## SOURCE DOCUMENT
DS250DF230EVM: Inquiries regarding switching with/without RetimerCDR function

Hi Ohyama-san,

Would it be possible to share a block diagram of your test setup?  This helps us more effectively answer your questions.

Reading over your description, my understanding is that you're generally trying to understand if the retimer CDR function is improving your BER.  Is my understanding correct?  Please keep in mind that even if retimer CDR is bypassed, the retimer will still apply CTLE to the signal it receives.

Question 1:

In order to enable or disable the retimer CDR functionality, you should adjust the pre and post lock outputs in the CDR tab of the high level page. The pre-lock output controls the retimer output prior to CDR lock, and the post lock output controls the output after CDR lock.  By default, pre-lock output is "mute", and post-lock output is "retimed data".

In order to bypass the retimer CDR functionality, you can set the pre-lock and post-lock output setting to "raw data mode".  By making these changes, once the retimer detects a signal on its input, it will output a non-retimed copy of the signal. This will bypass the retimer CDR, as shown in the block diagram below.

Question 2:

When the "Enable" button of the "PRBS Generator Configurations" is ON, the retimer generates completely new PRBS data, using the recovered clock from its input signal.  In other words, the data the retimer outputs is completely different from the data it is receiving.

Question 3:

When the "Enable" button of the "PRBS Generator Configurations" is ON, the retimer generates PRBS data.  This can be useful if you are trying to identify where there are errors in a link.

For example, if you have a link from ASIC 1 --> Retimer--> ASIC 2 and you are observing bit errors on ASIC 2, you don't have a clear indicator as to what section of the link is creating bit errors.  If you enable the retimer PRBS generator, you can check if the link from Retimer --> ASIC 2 has any bit errors.  Additionally, by enabling the retimer PRBS checker, you can check if the link from ASIC 1 --> Retimer has any bit errors.

Thanks,

Drew

Hi, Drew,
Thank you for your prompt and very thorough response.

Regarding my question, your understanding is correct. It seems like my understanding was wrong about how to enable or disable the Retimer CDR function, and I now understand it thanks to your answer to question 1.

For further understanding, here is a block diagram that I would like to evaluate as you would like.

Figure 1 shows the original setup configuration, in which TOSA and ROSA of the optical module are connected in loopback using optical fiber, and the BER characteristics are evaluated.

Figure 2 shows the setup configuration that we would like to implement, with RetimerCDR installed after ROSA. This time, channel-0 of DS250DF230EVM is used.

First, Figure 1-A shows the eye waveform observed at test point TP1 of the ROSA output in Figure 1.

Next, in the configuration shown in Figure 2, and according to your comment, set the "Pre-LOCK Output" setting on the "CDR" tab to "Mute" and the "Post-LOCK Output" setting to "Retimed Data". Figure 2-A shows the eye waveform observed at test point TP2, which is the output of RetimerCDR.

For reference, Figure 2-B shows the waveform at test point TP2 when the RetimerCDR function is bypassed ("Pre-LOCK Output" and "Post-LOCK Output" settings are set to "Raw data mode"). From the differences in Figure 1-A, Figure 2-A, and Figure 2-B, we have confirmed that by inserting RetimerCDR after ROSA, a clear eye opening can be obtained. I was able to fully understand. thank you.

## Plain-text document sources

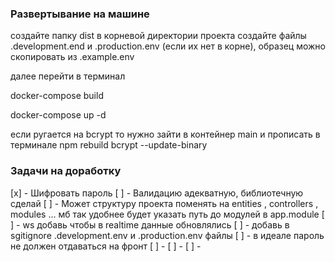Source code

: ### Развертывание на машине

создайте папку dist в корневой директории проекта
создайте файлы .development.end и  .production.env (если их нет в корне), образец можно скопировать из .example.env 

далее перейти в терминал 

docker-compose build

docker-compose up -d

если ругается на bcrypt то нужно зайти в контейнер main и прописать в терминале
npm rebuild bcrypt --update-binary

### Задачи на доработку

[x] - Шифровать пароль
[ ] - Валидацию адекватную, библиотечную сделай
[ ] - Может структуру проекта поменять на entities , controllers , modules ... мб так удобнее будет указать путь до модулей в app.module
[ ] - ws добавь чтобы в realtime данные обновлялись
[ ] - добавь в sgitignore .development.env и .production.env файлы 
[ ] - в идеале пароль не должен отдаваться на фронт
[ ] -
[ ] -
[ ] -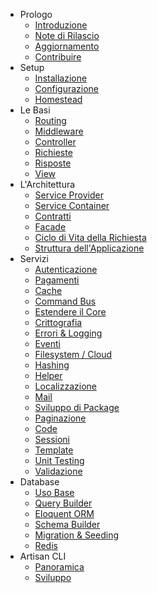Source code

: - Prologo
    - [Introduzione](/documentazione/master/introduzione)
    - [Note di Rilascio](/documentazione/master/note-di-rilascio)
    - [Aggiornamento](/documentazione/master/aggiornamento)
    - [Contribuire](/documentazione/master/contribuire)
- Setup
    - [Installazione](/documentazione/master/installazione)
    - [Configurazione](/documentazione/master/configurazione)
    - [Homestead](/documentazione/master/homestead)
- Le Basi
    - [Routing](/documentazione/master/routing)
    - [Middleware](/documentazione/master/middleware)
    - [Controller](/documentazione/master/controller)
    - [Richieste](/documentazione/master/richieste)
    - [Risposte](/documentazione/master/risposte)
    - [View](/documentazione/master/view)
- L'Architettura
    - [Service Provider](/documentazione/master/provider)
    - [Service Container](/documentazione/master/container)
    - [Contratti](/documentazione/master/contratti)
    - [Facade](/documentazione/master/facade)
    - [Ciclo di Vita della Richiesta](/documentazione/master/ciclo-vita-richiesta)
    - [Struttura dell'Applicazione](/documentazione/master/struttura-applicazione)
- Servizi
    - [Autenticazione](/documentazione/master/autenticazione)
    - [Pagamenti](/documentazione/master/pagamenti)
    - [Cache](/documentazione/master/cache)
    - [Command Bus](/documentazione/master/bus)
    - [Estendere il Core](/documentazione/master/estendere-core)
    - [Crittografia](/documentazione/master/crittografia)
    - [Errori & Logging](/documentazione/master/errori-logging)
    - [Eventi](/documentazione/master/eventi)
    - [Filesystem / Cloud](/documentazione/master/filesystem-cloud)
    - [Hashing](/documentazione/master/hashing)
    - [Helper](/documentazione/master/helper)
    - [Localizzazione](/documentazione/master/localizzazione)
    - [Mail](/documentazione/master/mail)
    - [Sviluppo di Package](/documentazione/master/sviluppo-package)
    - [Paginazione](/documentazione/master/paginazione)
    - [Code](/documentazione/master/code)
    - [Sessioni](/documentazione/master/sessioni)
    - [Template](/documentazione/master/template)
    - [Unit Testing](/documentazione/master/testing)
    - [Validazione](/documentazione/master/validazione)
- Database
    - [Uso Base](/documentazione/master/uso-base)
    - [Query Builder](/documentazione/master/query-builder)
    - [Eloquent ORM](/documentazione/master/eloquent)
    - [Schema Builder](/documentazione/master/schema-builder)
    - [Migration & Seeding](/documentazione/master/migration)
    - [Redis](/documentazione/master/redis)
- Artisan CLI
    - [Panoramica](/documentazione/master/artisan)
    - [Sviluppo](/documentazione/master/sviluppo-artisan)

## WHAT IS REQUIRED
Please carry on the forum thread about the DS250DF230EVM retimer CDR from where it stops.

## SOLVED EXERCISE
However, one problem became apparent here.
When evaluating the BER characteristics, there is no improvement in the BER characteristics regardless of whether RetimerCDR is used or not.
The minimum error-free received optical power of this optical module without Retimer CDR (Figure 1-A or Figure 2-B) is approximately -2.8 dBm. On the other hand, the minimum error-free received optical power with RetimerCDR (Figure 2-A) is also around -2.8dBm. In other words, there is no improvement in BER characteristics regardless of whether RetimerCDR is used or not.

By the way, if the input light is further reduced to -6 dBm using a variable optical attenuator, in the case (without RetimerCDR) of Figure 1, the eye waveform will be further buried in noise as shown in Figure 1-C. On the other hand, in the case (with RetimerCDR) of Figure 2, the eye waveform is still clearly reproduced and observed as shown in Figure 2-C.

Although the eye waveform has been observed to be greatly improved, I do not understand why the BER characteristics are not improved even with RetimerCDR.

So, is there any way to set up the DS250DF230EVM to perform BER measurements?

If you have any experience or know anything, please let me know.

Thank you very much for your support.

Hi Ohyama-san,

Thanks sharing your block diagram and test results.  This is very helpful!

What BER are you observing?  Is there a significant difference in BER between the different test cases?

I think we need to work to identify what part(s) of the link are resulting in BER.  I have a couple questions related to this.

• What is the insertion loss between your BERT and optical module?
• Can you enable the PRBS checker on the DS250DF230EVM?  This can be done through High Level Page --> PRBS Gen/Checker --> PRBS Checker --> Turn ON.  Does the DS250DF230EVM report BER similar to your BERT?
• When the DS250DF230EVM PRBS generator is enabled, what BER does your BERT measure?
• When the DS250DF230 is receiving data (PRBS gen/checker disabled), can you share a register dump?  This can be done by using the "save to file" option in SigCon Architect.  This register dump will have information about the HEO/VEO that the DS250DF230 measures and the RX EQ settings it is using.

Thanks,

Drew

Hi Drew-san

Thank you for your response.
I will answer each of the following questions.

>(Q1) What is the insertion loss between your BERT and optical module?
(A1)
We have not actually measured the insertion loss of the high frequency cable used between the BERT and the optical module, so please allow us to share the specification information.
THORLABS_2.92 mm-to-2.92 mm Microwave Cables_KMM12 (L=305 mm)

Thorlabs - KMM12 Microwave Cable, 2.92 mm Male to 2.92 mm Male, 12" (305 mm)

Also, when further connecting DS250DF230EVM,
We use the recommended "Huber+Suhner 1x8 MXP (MF53/1x8A_21MXP/21SMA/152) cable assemblies".

>(Q2) Can you enable the PRBS checker on the DS250DF230EVM? This can be done through High Level Page --> PRBS Gen/Checker --> PRBS Checker --> Turn ON. Does the DS250DF230EVM report BER similar to your BERT?

(A2)
The measured results are shown in the table. I think the BER of both is similar.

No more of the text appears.